Starring: Mike Tyson, Cus D’Amato, Trevor Berbick
Directed by: James Toback (“Black and White”)
Written by: James Toback (“Black and White”)

While “Tyson” won’t completely knock out all the criticism and peculiar glances the former boxing heavyweight champion will receive for the rest of his life, the extremely intimate documentary by director and friend James Toback (“Black and White”) does give a fascinating insight into the mind of a man very few people think of as more than a brute athlete.

Through heartfelt and what sometimes sounds like stream-of-conscious monologue, Tyson opens up in ways we’ve never seen him or any other professional athlete do on film. From his candid views on his own life to the unfortunate events that have plagued his entire career as a fighter, Tyson speaks eloquently and from the heart and director Toback gives him free range to say what he feels. Toback should be commended, not only for making this film, but for recognizing that Tyson was in the right place in his life to deliver the type of power punches he’s accustomed to, this time without his gloves.

Who knows what type of film “Tyson” might have been if it had been done at the end of his reign as a boxer or even this year as he grieves over the recent death of his young daughter followed by his oddly-timed marriage two weeks later. What we do know is that Tyson – even under the same exact conditions – has given part of himself in a way that will never be duplicated again.

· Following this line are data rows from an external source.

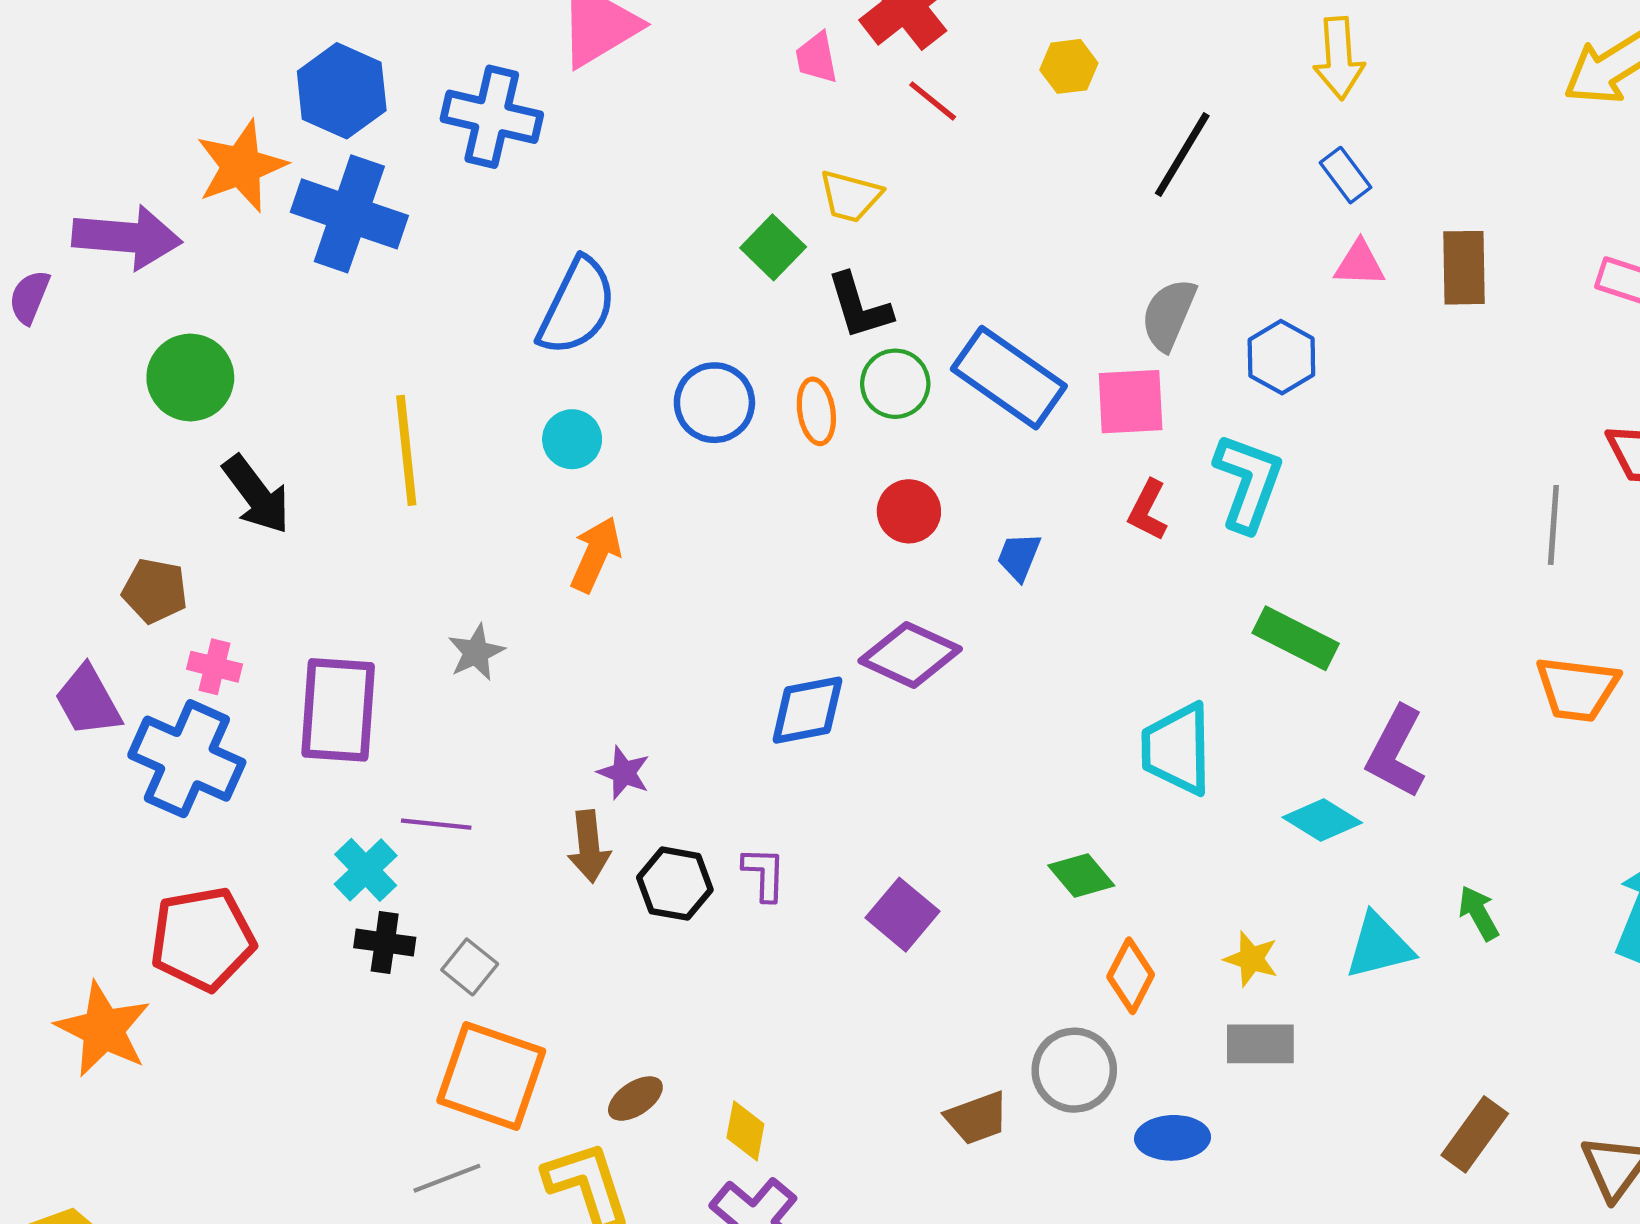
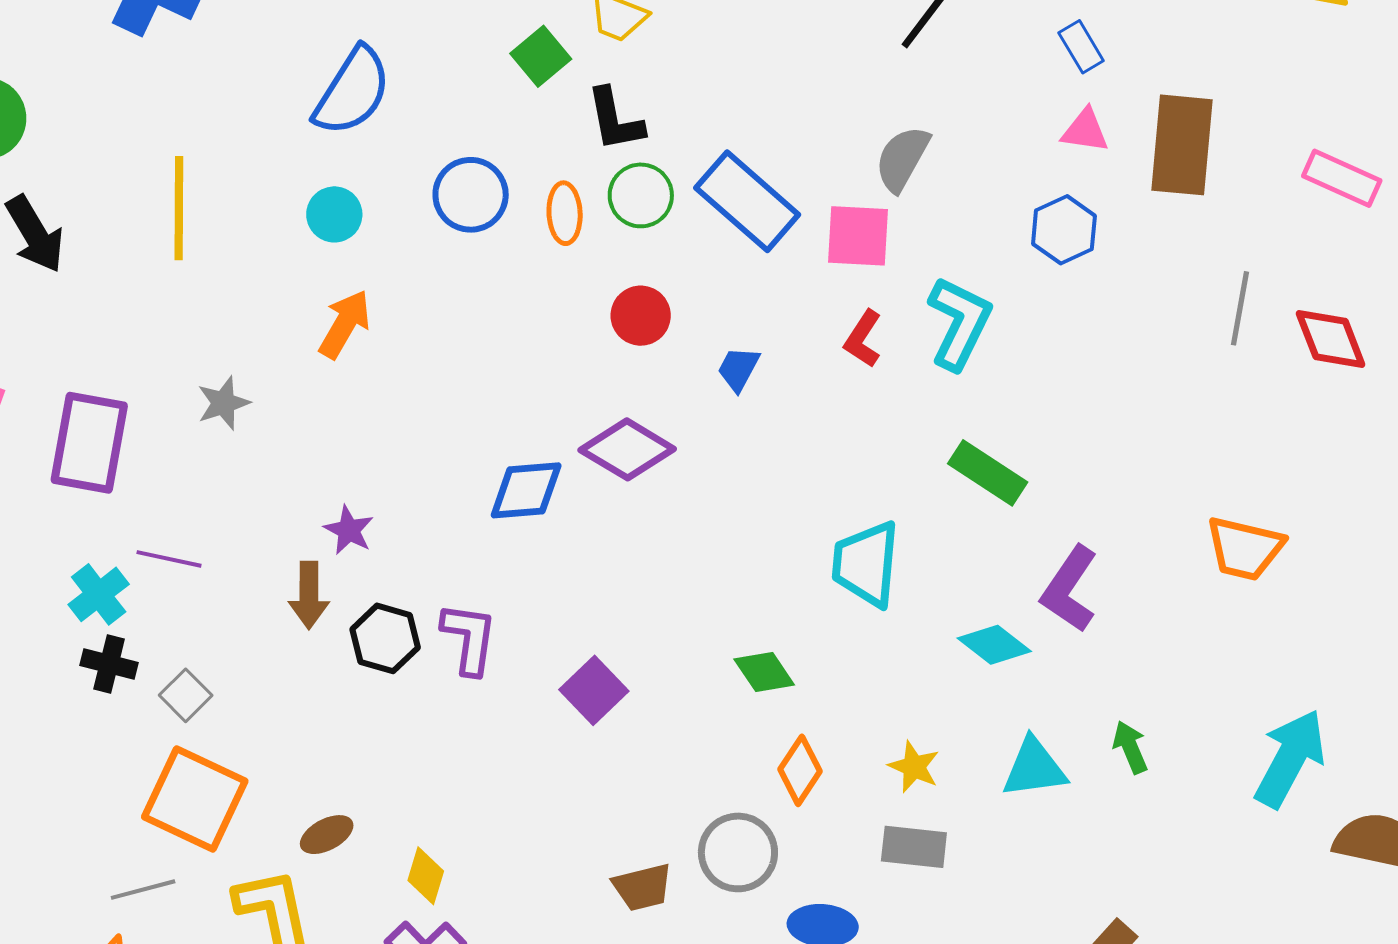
brown rectangle: (1464, 268) -> (1182, 145), size x1.4
blue hexagon: (1281, 357) -> (1064, 230), moved
gray line: (1553, 525) -> (1240, 308), moved
purple L-shape: (764, 874) -> (469, 638), size x1.4

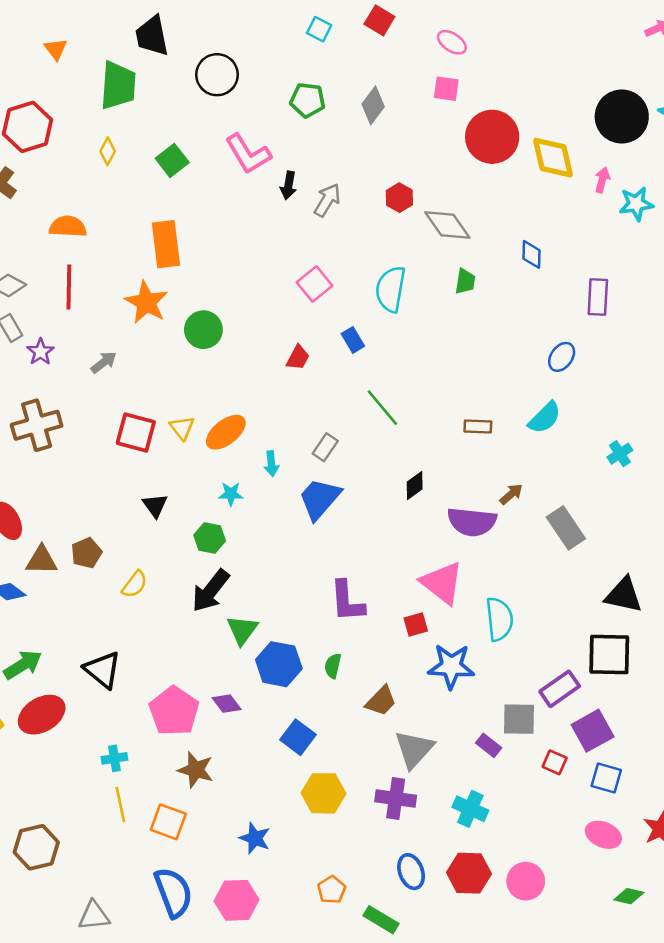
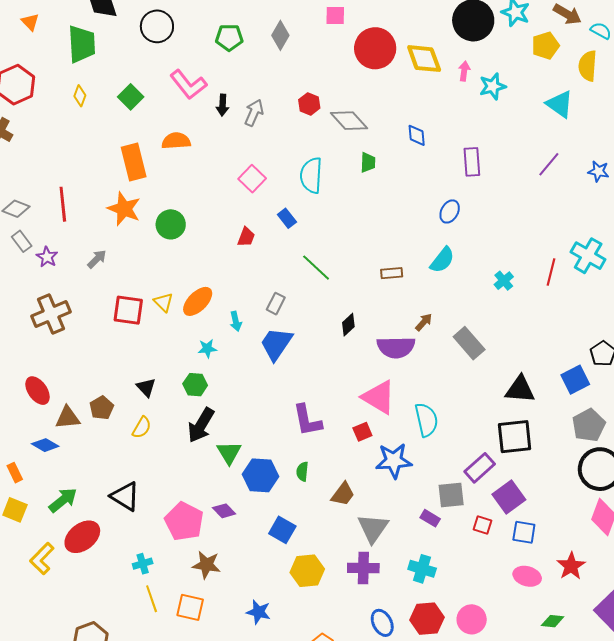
orange semicircle: (68, 227) -> (176, 141), moved
black triangle: (155, 505) -> (146, 387), moved

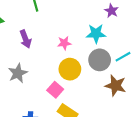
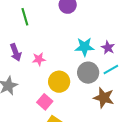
purple star: (111, 11) -> (108, 48), moved
pink star: (64, 43) -> (39, 59), moved

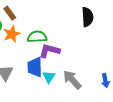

Unlike his performance in the ring through the 80s and early 90s, Tyson is not on a stage here. He is speaking from another place; a place he would never let anyone near before. He’s not the same man that instilled fear into the hearts of boxers at the pinnacle of his career. Tyson is broken. He is a tragic figure. He is far from the self-parody we’ve seen in past interviews and press conferences. Toback saw this and has created an emotionally-charged documentary. While it’s not something that hasn’t been attempted before, it is the only time the door has been kicked wide open for everyone to see who is behind it. Is “Iron Mike” an illusive monster or a sympathetic man? With “Tyson,” it’s easier to believe the latter no matter what you thought about him before.